As anyone who's ever traveled knows, the airline industry has many ways of spreading the cost of their service to their passengers. They sell tickets at varying prices based on occupancy and timing, they sell amenities to passengers like more space, priority boarding, larger, more comfortable seats, baggage charges, food, drinks, movies, and Wi-Fi. In areas where there is little competition, they charge premium prices for flights.
Years ago, when Jet Blue arrived on the scene, the industry tested an alternative model where only one level of service was offered to one level of passenger. It was an interesting approach, but it didn't last. The airline industry realized it was better to charge premiums to some passengers rather than increase the costs to all the passengers. Eventually, Jet Blue added premium space and select amenities just like the other airlines, who always had a "first-class" option.
While the industries are different, there are parallels between the airline industry and hybrid concierge healthcare, where physicians offer their patients the option of an enhanced practice experience. Both sell desirable amenities and services as a means of controlling overall delivery cost, while maintaining quality for all.
If we are likening hybrid concierge care to first-class travel, does that mean that hybrid concierge care is a tiered healthcare system? It's an important question.
Realistically, haven't there always been inherent differences in healthcare?
As anyone who's ever shopped for an insurance plan knows, the insurance you have creates different opportunities for how you manage your health. Based on your insurance alone, you can be limited by which doctors you can see and under what circumstances you can see a specialist. There are also varying limits on the medications insurance plans will cover.
And think about availability. In some regions of the U.S., you can select from a number of different hospitals. But in other areas, you can be strictly limited. And within those hospitals, patients are usually able to select private rooms versus semi-private rooms, and sometimes even luxury floors.

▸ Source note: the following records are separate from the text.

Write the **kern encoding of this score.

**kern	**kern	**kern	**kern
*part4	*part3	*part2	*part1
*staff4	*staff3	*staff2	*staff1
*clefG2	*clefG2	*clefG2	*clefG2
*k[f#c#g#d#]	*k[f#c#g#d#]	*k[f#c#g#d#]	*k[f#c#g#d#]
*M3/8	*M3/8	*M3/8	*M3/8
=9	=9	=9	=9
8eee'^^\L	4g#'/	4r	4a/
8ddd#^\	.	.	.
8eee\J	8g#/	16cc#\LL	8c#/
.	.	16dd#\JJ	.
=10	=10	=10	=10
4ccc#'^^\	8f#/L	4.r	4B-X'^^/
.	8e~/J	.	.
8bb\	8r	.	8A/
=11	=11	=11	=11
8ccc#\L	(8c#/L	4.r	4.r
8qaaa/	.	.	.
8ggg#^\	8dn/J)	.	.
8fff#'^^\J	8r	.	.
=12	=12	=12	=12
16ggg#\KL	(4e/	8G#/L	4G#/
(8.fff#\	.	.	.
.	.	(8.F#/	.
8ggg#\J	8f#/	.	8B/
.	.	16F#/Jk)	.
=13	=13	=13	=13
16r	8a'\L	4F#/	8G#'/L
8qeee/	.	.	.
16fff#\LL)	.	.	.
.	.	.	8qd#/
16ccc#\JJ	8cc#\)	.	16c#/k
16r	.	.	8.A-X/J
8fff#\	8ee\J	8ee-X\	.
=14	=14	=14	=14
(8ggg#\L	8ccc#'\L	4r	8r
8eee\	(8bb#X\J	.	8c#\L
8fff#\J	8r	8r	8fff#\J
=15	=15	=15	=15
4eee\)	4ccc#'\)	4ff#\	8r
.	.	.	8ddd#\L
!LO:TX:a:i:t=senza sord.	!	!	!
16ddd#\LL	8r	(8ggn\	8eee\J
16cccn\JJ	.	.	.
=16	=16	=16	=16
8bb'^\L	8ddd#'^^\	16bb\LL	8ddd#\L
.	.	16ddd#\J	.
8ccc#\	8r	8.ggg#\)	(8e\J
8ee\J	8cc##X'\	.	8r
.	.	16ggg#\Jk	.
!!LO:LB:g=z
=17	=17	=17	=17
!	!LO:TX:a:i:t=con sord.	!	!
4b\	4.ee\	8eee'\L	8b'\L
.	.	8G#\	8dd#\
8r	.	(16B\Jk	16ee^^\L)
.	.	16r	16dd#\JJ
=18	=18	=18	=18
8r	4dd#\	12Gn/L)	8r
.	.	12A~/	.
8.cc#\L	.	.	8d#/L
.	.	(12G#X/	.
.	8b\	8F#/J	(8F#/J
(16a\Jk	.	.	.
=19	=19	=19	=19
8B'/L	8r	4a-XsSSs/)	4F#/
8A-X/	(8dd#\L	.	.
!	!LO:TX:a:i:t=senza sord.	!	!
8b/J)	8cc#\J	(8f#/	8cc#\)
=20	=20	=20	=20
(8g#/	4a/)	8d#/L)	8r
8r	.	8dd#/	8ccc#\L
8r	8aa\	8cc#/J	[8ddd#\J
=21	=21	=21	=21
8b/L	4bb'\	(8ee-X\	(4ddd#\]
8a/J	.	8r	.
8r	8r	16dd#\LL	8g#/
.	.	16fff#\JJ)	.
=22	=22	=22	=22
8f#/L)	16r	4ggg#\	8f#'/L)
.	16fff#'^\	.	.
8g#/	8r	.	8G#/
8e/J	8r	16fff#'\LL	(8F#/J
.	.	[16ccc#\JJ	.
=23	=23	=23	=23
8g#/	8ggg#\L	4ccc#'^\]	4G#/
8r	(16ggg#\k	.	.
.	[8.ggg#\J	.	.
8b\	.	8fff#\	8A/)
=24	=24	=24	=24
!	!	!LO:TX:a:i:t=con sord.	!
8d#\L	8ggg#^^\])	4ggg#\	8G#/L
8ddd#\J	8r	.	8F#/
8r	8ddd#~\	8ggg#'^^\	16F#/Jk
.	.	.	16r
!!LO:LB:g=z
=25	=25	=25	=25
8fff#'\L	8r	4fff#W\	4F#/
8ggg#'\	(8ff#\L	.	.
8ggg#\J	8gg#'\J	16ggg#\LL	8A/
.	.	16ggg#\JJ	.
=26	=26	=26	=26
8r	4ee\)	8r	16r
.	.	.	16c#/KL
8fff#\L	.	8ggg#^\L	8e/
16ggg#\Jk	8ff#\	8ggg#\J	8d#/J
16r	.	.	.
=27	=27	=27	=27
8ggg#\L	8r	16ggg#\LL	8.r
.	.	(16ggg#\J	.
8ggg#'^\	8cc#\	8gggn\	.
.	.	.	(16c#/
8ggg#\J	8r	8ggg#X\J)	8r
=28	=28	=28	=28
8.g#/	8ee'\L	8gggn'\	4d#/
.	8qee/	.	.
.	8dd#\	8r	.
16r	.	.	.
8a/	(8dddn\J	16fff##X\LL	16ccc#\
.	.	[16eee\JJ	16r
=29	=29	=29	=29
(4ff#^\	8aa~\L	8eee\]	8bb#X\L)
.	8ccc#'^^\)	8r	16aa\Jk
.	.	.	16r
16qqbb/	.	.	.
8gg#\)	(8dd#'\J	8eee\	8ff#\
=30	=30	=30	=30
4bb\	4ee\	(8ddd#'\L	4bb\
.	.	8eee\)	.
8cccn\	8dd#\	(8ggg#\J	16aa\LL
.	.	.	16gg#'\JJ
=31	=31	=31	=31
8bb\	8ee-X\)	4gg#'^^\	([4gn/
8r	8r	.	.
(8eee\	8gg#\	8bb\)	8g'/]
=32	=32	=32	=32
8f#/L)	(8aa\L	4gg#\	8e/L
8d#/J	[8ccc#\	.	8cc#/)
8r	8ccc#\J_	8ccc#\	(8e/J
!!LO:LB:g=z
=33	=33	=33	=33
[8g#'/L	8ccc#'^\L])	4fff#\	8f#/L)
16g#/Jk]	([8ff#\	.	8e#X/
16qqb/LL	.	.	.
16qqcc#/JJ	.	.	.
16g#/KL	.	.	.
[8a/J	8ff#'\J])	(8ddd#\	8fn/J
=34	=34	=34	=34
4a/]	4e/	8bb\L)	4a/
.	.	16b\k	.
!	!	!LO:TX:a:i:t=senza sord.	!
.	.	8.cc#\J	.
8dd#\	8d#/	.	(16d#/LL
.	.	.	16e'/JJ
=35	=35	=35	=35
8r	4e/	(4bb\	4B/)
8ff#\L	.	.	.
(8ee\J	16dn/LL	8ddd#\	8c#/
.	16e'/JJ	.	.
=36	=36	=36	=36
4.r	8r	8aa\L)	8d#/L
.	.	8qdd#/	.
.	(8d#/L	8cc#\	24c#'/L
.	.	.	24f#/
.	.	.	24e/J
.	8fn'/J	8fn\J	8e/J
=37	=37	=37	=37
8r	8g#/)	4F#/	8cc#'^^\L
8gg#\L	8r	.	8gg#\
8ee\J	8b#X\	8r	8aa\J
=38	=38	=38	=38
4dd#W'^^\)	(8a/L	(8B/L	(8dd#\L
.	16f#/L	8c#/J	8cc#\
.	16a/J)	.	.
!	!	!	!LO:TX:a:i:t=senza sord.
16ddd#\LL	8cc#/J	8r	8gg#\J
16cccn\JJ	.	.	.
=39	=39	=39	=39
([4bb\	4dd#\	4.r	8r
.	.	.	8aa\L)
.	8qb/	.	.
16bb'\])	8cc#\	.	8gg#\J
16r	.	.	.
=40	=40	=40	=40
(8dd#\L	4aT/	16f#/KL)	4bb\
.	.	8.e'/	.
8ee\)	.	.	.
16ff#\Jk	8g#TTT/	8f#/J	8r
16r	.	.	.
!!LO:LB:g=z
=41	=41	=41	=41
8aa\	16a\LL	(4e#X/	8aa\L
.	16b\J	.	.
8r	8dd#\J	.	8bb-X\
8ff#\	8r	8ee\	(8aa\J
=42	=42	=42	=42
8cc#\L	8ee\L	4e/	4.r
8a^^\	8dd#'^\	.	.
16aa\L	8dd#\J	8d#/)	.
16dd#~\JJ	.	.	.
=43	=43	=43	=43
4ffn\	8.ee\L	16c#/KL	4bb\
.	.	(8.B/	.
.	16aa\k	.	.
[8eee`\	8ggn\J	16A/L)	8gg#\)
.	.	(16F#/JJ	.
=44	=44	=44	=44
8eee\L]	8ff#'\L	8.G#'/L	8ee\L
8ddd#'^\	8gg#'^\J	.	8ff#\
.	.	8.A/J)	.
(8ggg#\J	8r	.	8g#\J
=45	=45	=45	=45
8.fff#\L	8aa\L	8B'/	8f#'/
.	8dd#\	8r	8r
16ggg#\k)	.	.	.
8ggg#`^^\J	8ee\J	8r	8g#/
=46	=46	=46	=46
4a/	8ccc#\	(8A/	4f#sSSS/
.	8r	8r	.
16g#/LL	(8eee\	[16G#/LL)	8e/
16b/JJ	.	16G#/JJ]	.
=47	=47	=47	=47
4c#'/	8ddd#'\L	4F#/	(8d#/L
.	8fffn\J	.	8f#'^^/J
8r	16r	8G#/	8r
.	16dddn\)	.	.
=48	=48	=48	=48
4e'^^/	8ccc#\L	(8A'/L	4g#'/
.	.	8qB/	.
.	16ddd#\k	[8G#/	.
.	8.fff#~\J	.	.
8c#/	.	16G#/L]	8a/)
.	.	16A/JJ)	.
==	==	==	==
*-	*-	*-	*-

There are also multiple levels of care within a healthcare system. When you go to a primary-care office and you see the nurse or the PA, they are often less familiar with the more rare patient problems than the physicians in the office. When you look at different providers and different facilities, some are better than others in a variety of ways. And, all doctors have their own style, even though they've all met certain training standards.
Air travel has standards too. They include safety, comfort, convenience, and relative affordability. As a coach passenger, you are traveling on the same plane with the same same pilots going to the same destination in the same time-frame as a first-class passenger.
So then why are people willing to pay three or four times the basic amount to fly in first class versus coach? Because they find value in the level of service they receive. When you fly on an airline in first class, you are attended to in a way that satisfies you more than flying coach.
The same is true in physician care. Patients value an enhanced service experience with their trusted physician and are willing to pay for it. They are more satisfied when they are given more time and connectivity with their doctor, along with greater convenience and comfort.
And that's what makes hybrid concierge care so unique. It offers patients choices. As a traditional patient, you can be confident that the same experienced, trusted physician is caring for you. But if you value more time, convenience, and comfort, you can choose to pay more for a heightened practice experience.